The DEA may consider that a person with epilepsy may benefit from a course of vocational training, to equip him or her with a special skill not already possessed. For example, a nurse with frequent seizures might no longer be suitable for nursing, until the seizures were controlled, and the DEA might well advise that she or he take a course to encourage the development of business skills. This could be arranged through, and at the expense of, the local Training and Enterprise Council (TEC) (Local Enterprise Company (LEC) in Scotland). Training allowances may be payable. The DEA could put the client in touch with the TEC (LEC).

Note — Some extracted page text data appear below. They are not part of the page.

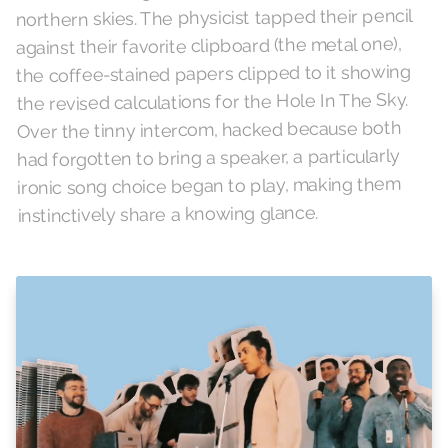
northern skies. The physicist tapped their pencil
against their favorite clipboard (the metal one),
the coffee-stained papers clipped to it showing
the revised calculations for the Hole In The Sky.
Over the tinny intercom, hacked because both
had forgotten to bring a speaker, a particularly
ironic song choice began to play, making them
instinctively share a knowing glance.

For those with frequent seizures, possibly in association with learning disabilities, the DEA may advise a job in Supported Employment, in which severely handicapped people work in a supported environment—either in a Remploy factory, a supported workshop run by a local authority or voluntary body, or in a supported placement in ordinary employment.

The DEA can also advise on the wide range of help which is available, where appropriate, through the new Access to Work Programme. Individuals can get up to £21 000 worth of help, over a five year period, to pay for things such as extra costs of travel to work for those who cannot use public transport because of their disability; vehicle adaptations; special equipment needed at work; adaptations to the employer’s premises; communication support for blind or deaf people at work; or human support. The DEA can also offer a weekly grant to an employer who provides employment on a trial basis to give a disabled person the chance to demonstrate that they can do the job.

There will always be a nucleus of people with epilepsy who are unemployed either temporarily or more or less permanently. The person who is capable of work but unemployed may, as time passes, become progressively more unemployable if not given occupation and support. It is here that local authority social workers DEAs, and epilepsy associations can help.